WHAT TO PRODUCE ▸ Count the lines below that contain the string "Nghị", and reply with only that number.

GIVEN DATA ▸
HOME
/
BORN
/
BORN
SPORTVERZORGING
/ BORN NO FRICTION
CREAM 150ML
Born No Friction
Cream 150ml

==

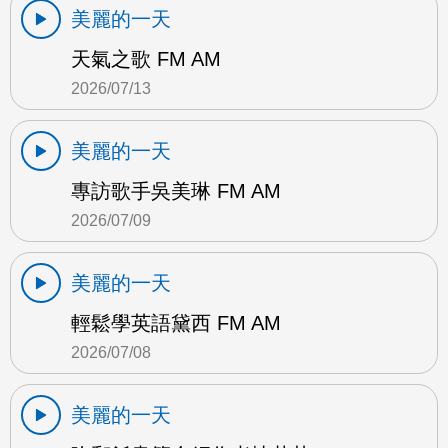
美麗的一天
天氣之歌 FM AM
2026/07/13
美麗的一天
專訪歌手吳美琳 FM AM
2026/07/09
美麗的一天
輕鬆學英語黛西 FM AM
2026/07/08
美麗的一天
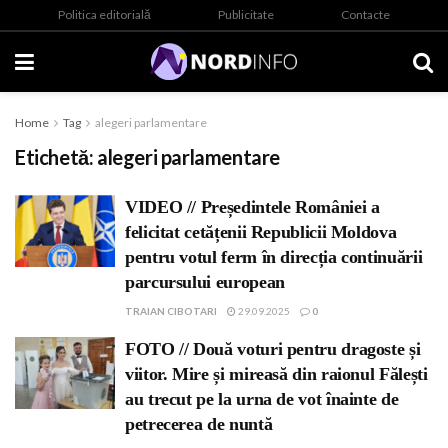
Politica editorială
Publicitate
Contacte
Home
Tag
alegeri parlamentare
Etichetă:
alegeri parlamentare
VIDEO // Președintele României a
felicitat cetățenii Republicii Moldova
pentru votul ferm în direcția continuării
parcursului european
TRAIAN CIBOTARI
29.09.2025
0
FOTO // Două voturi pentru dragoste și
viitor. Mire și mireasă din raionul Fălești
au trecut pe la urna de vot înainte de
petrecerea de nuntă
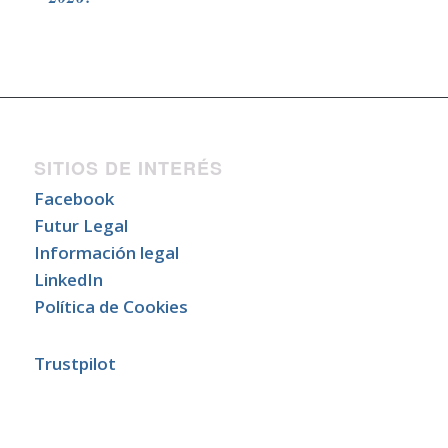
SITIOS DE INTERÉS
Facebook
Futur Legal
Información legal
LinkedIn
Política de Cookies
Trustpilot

...

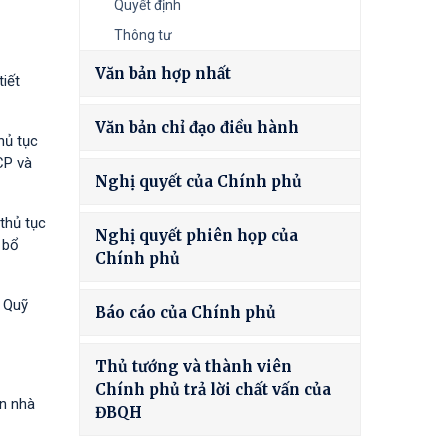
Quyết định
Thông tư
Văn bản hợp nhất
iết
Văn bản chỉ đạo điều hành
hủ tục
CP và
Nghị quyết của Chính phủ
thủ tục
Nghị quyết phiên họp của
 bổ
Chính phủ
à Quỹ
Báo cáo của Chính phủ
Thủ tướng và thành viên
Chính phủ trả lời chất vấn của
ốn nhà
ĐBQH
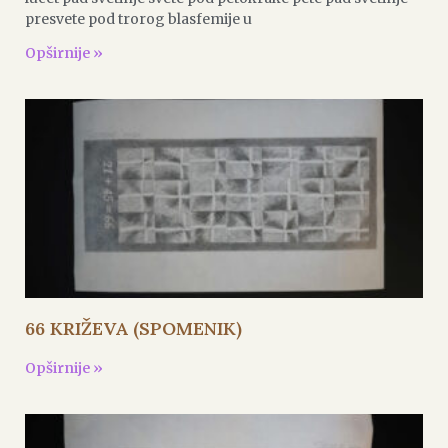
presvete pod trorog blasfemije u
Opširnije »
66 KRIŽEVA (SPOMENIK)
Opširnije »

OUTPUT FOR THIS EXERCISE ▸ 2